The key settings here:

gpuType: "fc.gpu.ada.1" — an Ada series GPU with 48 GB VRAM, available in Frankfurt. FC allocates the full GPU card to a single container.
cpu: 8 and memorySize: 65536 — 8 vCPUs and 64 GB RAM, matching the Ada.1 card specs. FC 3.0 requires cpu (minimum 0.05), and the CPU-to-memory ratio must be between 1:1 and 1:4.
diskSize: 10240 — 10 GB ephemeral disk (valid values: 512 MB or 10240 MB)
timeout: 300 — 5 minutes per request, generous enough for long generations
port: 9000 — the port vLLM listens on inside the container

Step 3: Add an HTTP Trigger

aliyun fc CreateTrigger --region eu-central-1 \
  --functionName qwen-api \
  --body '{
    "triggerName": "http-trigger",
    "triggerType": "http",
    "triggerConfig": "{\"authType\":\"anonymous\",\"methods\":[\"POST\",\"GET\"]}"
  }'

Note that triggerConfig is a JSON string, not an object (a quirk of the FC 3.0 API). For production use, you’d want authType: "function" to require signed requests, or put API Gateway in front with proper authentication. For testing, anonymous access gets you moving faster.

Step 4: Test the Endpoint

Once deployed, FC gives you an endpoint URL. Since vLLM exposes an OpenAI-compatible API, you can call it exactly like you would OpenAI:

curl -X POST https://your-function-id.eu-central-1.fc.aliyuncs.com/v1/chat/completions \
  -H "Content-Type: application/json" \
  -d '{
    "model": "Qwen/Qwen3.6-35B-A3B",
    "messages": [{"role": "user", "content": "Explain the MoE architecture in one paragraph"}],
    "max_tokens": 256
  }'

The first request will be slow (cold start while the model loads into GPU memory), but subsequent requests within the keep-alive window will respond in seconds.

The Cold Start Problem (and How to Mitigate It)

The elephant in the room with serverless LLM inference is STILL cold starts. Loading a multi-gigabyte model into GPU memory takes time, surprise surprise. On FC, you can mitigate this with:

Provisioned instances: Purchase a resident resource pool and bind provisioned instances to your function. In Frankfurt, a single Ada series GPU card costs ~$1,576/month as a resident resource. This trades some of the cost benefits of serverless for latency predictability. You can configure provisioned instances through the FC console under Elastic Management > Resident Resource Pools, or set a minimum instance count for your function so at least one is always warm.

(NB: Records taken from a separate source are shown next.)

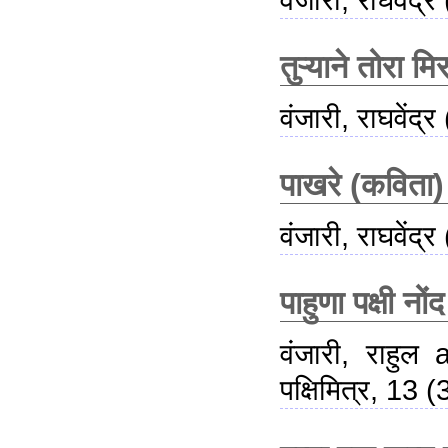
वंजारी, राघवेंद्र
तुऱ्याने तोरा म
वंजारी, राघवेंद्र
पाखरे (कविता)
वंजारी, राघवेंद्र
पाहुणा पक्षी नो
वंजारी, राहुल
a
पक्षिमित्र, 13 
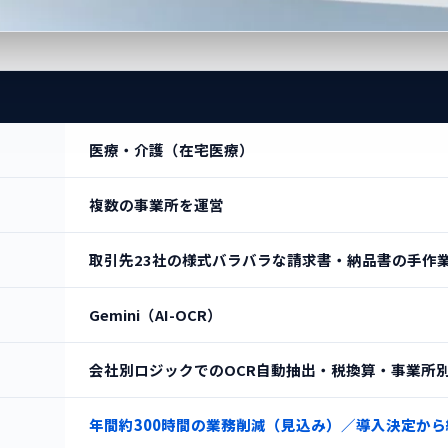
医療・介護（在宅医療）
複数の事業所を運営
取引先23社の様式バラバラな請求書・納品書の手作
Gemini（AI-OCR）
会社別ロジックでのOCR自動抽出・税換算・事業所
年間約300時間の業務削減（見込み）／導入決定から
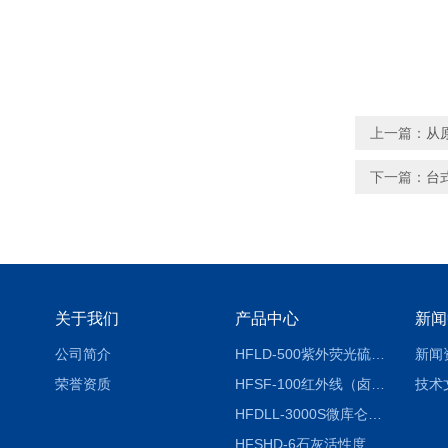
上一篇：
从
下一篇：
台
关于我们
产品中心
新闻
公司简介
HFLD-500紫外荧光硫氮仪
新闻
荣誉资质
HFSF-100红外线（卤素）水分测定仪
技术
HFDLL-3000S微库仑测氯仪
HFSHD-6石灰活性度测定仪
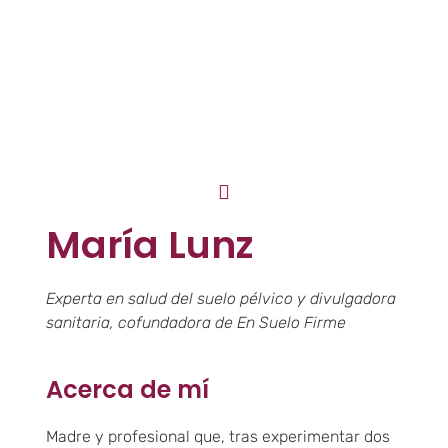
María Lunz
Experta en salud del suelo pélvico y divulgadora
sanitaria, cofundadora de En Suelo Firme
Acerca de mí
Madre y profesional que, tras experimentar dos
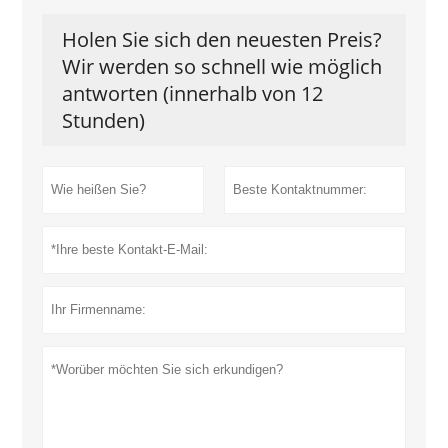
Holen Sie sich den neuesten Preis?
Wir werden so schnell wie möglich
antworten (innerhalb von 12
Stunden)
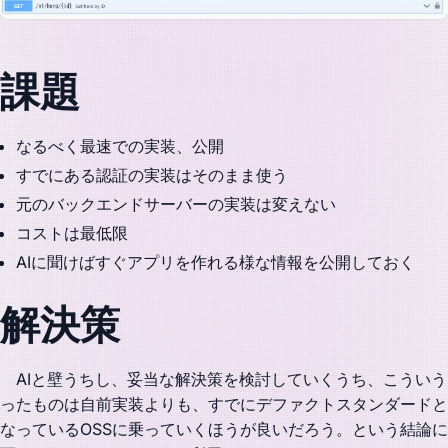
課題
なるべく最速での実装、公開
すでにある認証の実装はそのまま使う
元のバックエンドサーバーの実装は変えない
コストは最低限
AIに聞けばすぐアプリを作れる様な情報を公開しておく
解決策
AIと壁うちし、妥当な解決策を検討していくうち、こういう
ったものは自前実装よりも、すでにデファクトスタンダードと
なっているOSSに乗っていくほうが良いだろう。という結論に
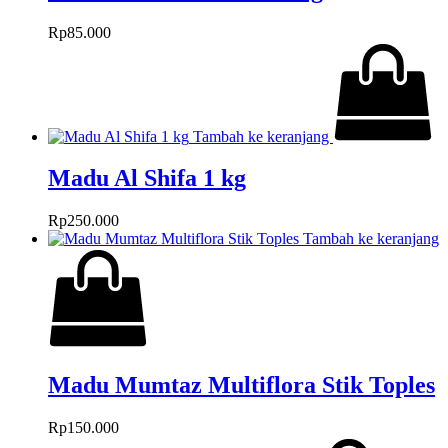
Rp
85.000
Tambah ke keranjang
Madu Al Shifa 1 kg
Rp
250.000
Tambah ke keranjang
Madu Mumtaz Multiflora Stik Toples
Rp
150.000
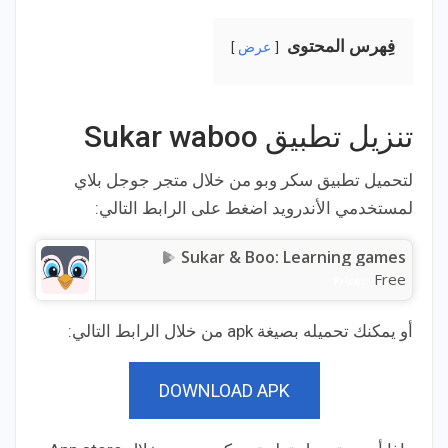
فِهرس المحتوى
عرض
تنزيل تطبيق Sukar waboo
لتحميل تطبيق سكر وبو من خلال متجر جوجل بلاي
لمستخدمي الأندرويد اضغط على الرابط التالي:
Sukar & Boo: Learning games
Free
Price:
أو يمكنك تحميله بصيغة apk من خلال الرابط التالي:
DOWNLOAD APK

Image acceleration: ACR supports image acceleration which significantly reduces container pull times by using on-demand loading instead of downloading the entire image upfront.

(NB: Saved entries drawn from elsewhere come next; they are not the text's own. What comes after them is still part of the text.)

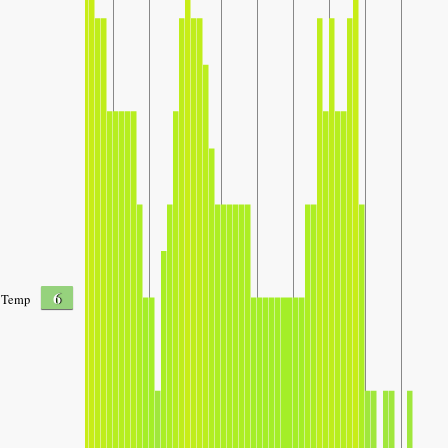
6
Temp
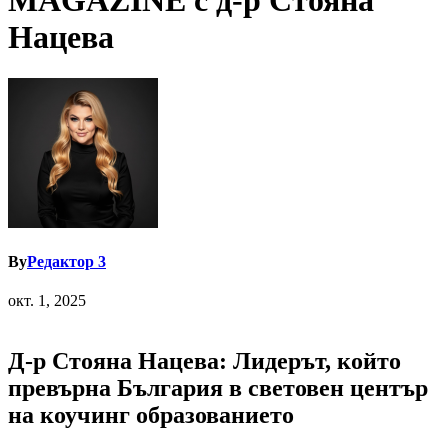
MAGAZINE с д-р Стояна
Нацева
By
Редактор 3
окт. 1, 2025
Д-р Стояна Нацева: Лидерът, който
превърна България в световен център
на коучинг образованието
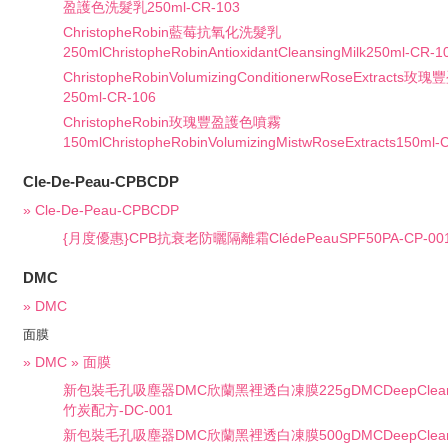
盈護色洗髮乳250ml-CR-103
ChristopheRobin藍莓抗氧化洗髮乳
250mlChristopheRobinAntioxidantCleansingMilk250ml-CR-1
ChristopheRobinVolumizingConditionerwRoseExtrac
250ml-CR-106
ChristopheRobin玫瑰豐盈護色噴霧
150mlChristopheRobinVolumizingMistwRoseExtracts150ml-
Cle-De-Peau-CPBCDP
» Cle-De-Peau-CPBCDP
{月度優惠}CPB抗衰老防曬隔離霜ClédePeauSPF50PA-CP-00
DMC
» DMC
面膜
» DMC » 面膜
新包裝毛孔吸塵器DMC欣蘭黑裡透白凍膜225gDMCDeepCleansi
竹炭配方-DC-001
新包裝毛孔吸塵器DMC欣蘭黑裡透白凍膜500gDMCDeepCleansi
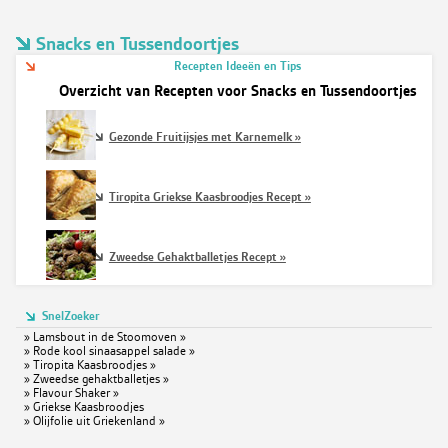
Snacks en Tussendoortjes
Recepten Ideeën en Tips
Overzicht van Recepten voor Snacks en Tussendoortjes
Gezonde Fruitijsjes met Karnemelk »
Tiropita Griekse Kaasbroodjes Recept »
Zweedse Gehaktballetjes Recept »
SnelZoeker
»
Lamsbout in de Stoomoven »
»
Rode kool sinaasappel salade »
»
Tiropita Kaasbroodjes »
»
Zweedse gehaktballetjes »
»
Flavour Shaker »
»
Griekse Kaasbroodjes
»
Olijfolie uit Griekenland »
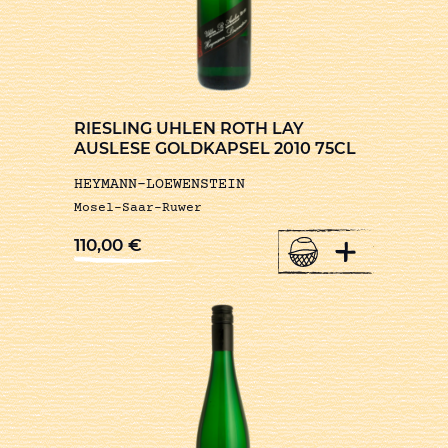
RIESLING UHLEN ROTH LAY
AUSLESE GOLDKAPSEL 2010 75CL
HEYMANN-LOEWENSTEIN
Mosel-Saar-Ruwer
+
110,00
€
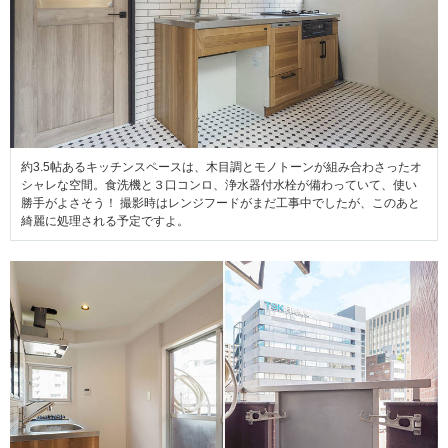
約3.5帖あるキッチンスペースは、木目調とモノトーンが組み合わさったオ
シャレな空間。食洗機と３口コンロ、浄水器付水栓が備わっていて、使い
勝手がよさそう！ 撮影時はレンジフードがまだ工事中でしたが、このあと
綺麗に処理される予定ですよ。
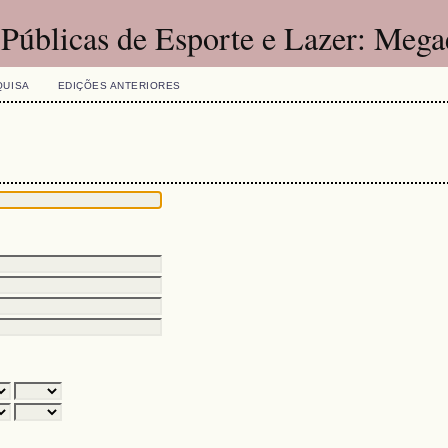
 Públicas de Esporte e Lazer: Mega
QUISA
EDIÇÕES ANTERIORES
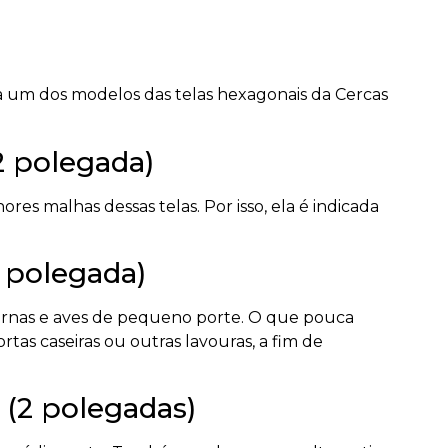
2 polegada)
s malhas dessas telas. Por isso, ela é indicada
1 polegada)
odornas e aves de pequeno porte. O que pouca
as caseiras ou outras lavouras, a fim de
 (2 polegadas)
de médio porte. Também pode ser uma alternativa
em fazendas e quer manter a produção mais
o (3 polegadas)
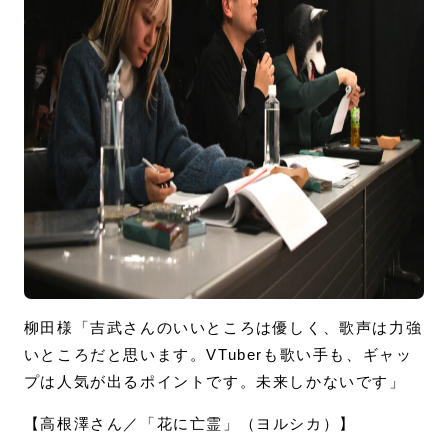
柳田様「吉武さんのいいところは優しく、歌声は力強
いところだと思います。VTuberも歌い手も、ギャッ
プは人気が出るポイントです。未来しかないです」
【高根澤さん／「花に亡霊」（ヨルシカ）】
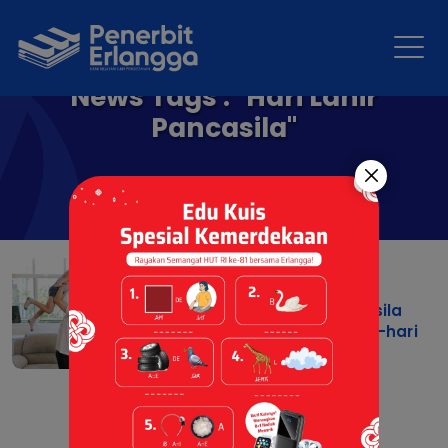
News Tags : "Hari Lahir
Pancasila"
Bukan Sekadar Hafalan,
Begini Cara Keren
Menerapkan Nilai Pancasila
dalam Kehidupan Sehari-hari
01 Jun 2026 |
Artikel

Smaller models: If cold start matters more than capability, use qwen3.5-flash instead. Smaller model = faster load (duh).

Connecting It to Cursor

Here’s where it comes full circle. Since this endpoint is OpenAI-compatible, you can point Cursor at it the same way I described in my Qwen 3.6 + Cursor post. Just replace the Model Studio base URL with your Function Compute endpoint:

https://your-function-id.eu-central-1.fc.aliyuncs.com/v1

Now you have a private, self-hosted coding assistant that runs on your own infrastructure, with your own data staying within your own Alibaba Cloud account. No tokens leaving your VPC if you configure the function with VPC access.

Cost Comparison

Let’s do the math for a small development team making ~500 inference requests per day:

Approach	Monthly Cost (approx.)
GPU ECS instance (24/7)	~$900/month
Function Compute (GPU, 500 req/day, 10s avg)	~$150/month
Model Studio API (pay-per-token, 500 req/day)	~$30/month

Function Compute sits in the sweet spot between full control (self-hosted on ECS) and zero management (Model Studio API). You get data sovereignty and custom model support without paying for idle GPU time.

When This Makes Sense

This approach is best when you need to think about data privacy, custom models, predictable costs, and compliance.

If you just need a quick Qwen integration for development, Model Studio is still the simpler and cheaper option. Use the Cursor integration I covered before for that (and remember, you can use the same API key for both).